[Work order 1]
Reproduce, word for word, the records starting at the line containing "Yes, light blue" and ending at the line containing "Is the position", with both of those lines included.

[Extract to read]
Individual retirement accounts, or IRAs, are a great way for people to feather their retirement nests beyond any employer programs they may participate in, such as 401K or 403B plans, or as stand-alone long-term savings tools. IRAs are designed to provide money at retirement, so it’s important to consider that any money invested in such an account will not be readily accessible for years or even decades, depending on the owner’s age.
For those who do have income they would like to put aside for their Golden Years, IRAs provide a way to invest into numerous types of investments, including individual stocks. With IRAs you can pursue different investment strategies utilizing many different product types. What you choose to invest in may factor into your long-term returns. Setting up an IRA is simple, and many can be opened with as little as $250 and you can make additional contributions throughout the year.
Money is typically invested into the IRA over time as there are IRS contributions limits to how much can be invested in any given year: by today’s rules, individuals under 40 years old can invest $5,500 in an IRA each year; individuals over 50 years old can invest $6,500. While you can have as many separate IRA accounts as you wish, the contributions limits govern how much an individual can invest in their combined accounts – the total contributed to all accounts cannot exceed the applicable limit.
The benefit to an IRA is that once the money is invested, it has the potential to grow tax-deferred until withdrawn – in other words, you don’t have to pay taxes on any increase in value each year. Plus, any increases in value deliver compound returns as its earning capacity is added to the IRA account balance. In many cases, based on the type of IRA and income level, money contributed to an IRA is tax deductible, offering the opportunity for savings today. A tax professional can help you determine if you’d benefit from tax savings with an IRA. Withdrawals made prior to age 59 ½ are subject to a 10% IRS penalty tax.

[Data for the task]
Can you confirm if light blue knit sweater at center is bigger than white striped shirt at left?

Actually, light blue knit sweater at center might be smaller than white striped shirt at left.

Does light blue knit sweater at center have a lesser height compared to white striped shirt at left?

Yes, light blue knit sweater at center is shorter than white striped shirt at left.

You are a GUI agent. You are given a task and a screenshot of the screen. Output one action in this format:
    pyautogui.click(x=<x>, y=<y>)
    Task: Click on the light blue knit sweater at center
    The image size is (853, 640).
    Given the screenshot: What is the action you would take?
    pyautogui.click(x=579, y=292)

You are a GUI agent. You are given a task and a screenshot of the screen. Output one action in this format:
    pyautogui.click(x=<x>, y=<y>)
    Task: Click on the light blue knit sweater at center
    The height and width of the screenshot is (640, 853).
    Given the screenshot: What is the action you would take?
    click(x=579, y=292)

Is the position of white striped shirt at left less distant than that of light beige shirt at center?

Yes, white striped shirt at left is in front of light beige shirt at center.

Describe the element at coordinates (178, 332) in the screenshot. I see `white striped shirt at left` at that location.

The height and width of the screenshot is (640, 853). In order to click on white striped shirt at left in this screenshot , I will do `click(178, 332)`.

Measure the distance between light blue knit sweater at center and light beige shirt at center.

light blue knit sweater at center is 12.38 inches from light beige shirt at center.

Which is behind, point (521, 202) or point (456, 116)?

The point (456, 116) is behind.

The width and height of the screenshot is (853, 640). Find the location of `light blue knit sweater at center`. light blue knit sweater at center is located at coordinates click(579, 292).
--
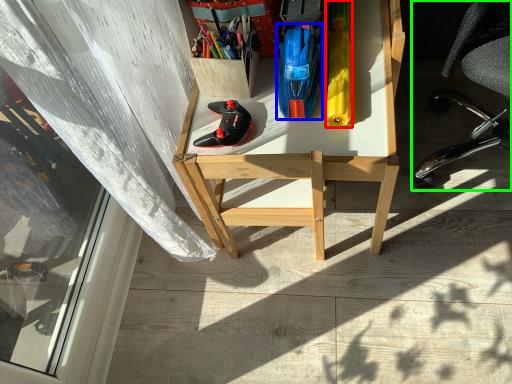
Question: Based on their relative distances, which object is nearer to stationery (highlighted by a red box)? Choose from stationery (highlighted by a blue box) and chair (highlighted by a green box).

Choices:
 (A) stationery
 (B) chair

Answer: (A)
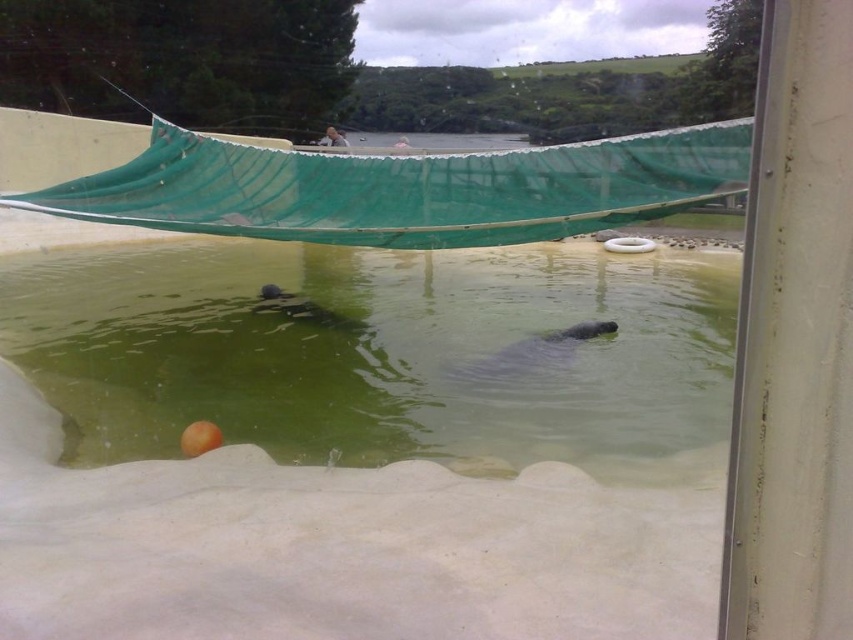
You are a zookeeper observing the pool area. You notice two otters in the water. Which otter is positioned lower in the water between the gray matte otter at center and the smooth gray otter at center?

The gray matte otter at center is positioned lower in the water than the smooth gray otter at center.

[Work order 2]
In the IRA text, what applies to withdrawals made before age 59 ½?

[Answer box 1]
Yes, light blue knit sweater at center is shorter than white striped shirt at left.

You are a GUI agent. You are given a task and a screenshot of the screen. Output one action in this format:
    pyautogui.click(x=<x>, y=<y>)
    Task: Click on the light blue knit sweater at center
    The image size is (853, 640).
    Given the screenshot: What is the action you would take?
    pyautogui.click(x=579, y=292)

You are a GUI agent. You are given a task and a screenshot of the screen. Output one action in this format:
    pyautogui.click(x=<x>, y=<y>)
    Task: Click on the light blue knit sweater at center
    The height and width of the screenshot is (640, 853).
    Given the screenshot: What is the action you would take?
    click(x=579, y=292)

Is the position of white striped shirt at left less distant than that of light beige shirt at center?

[Answer box 2]
A 10% IRS penalty tax.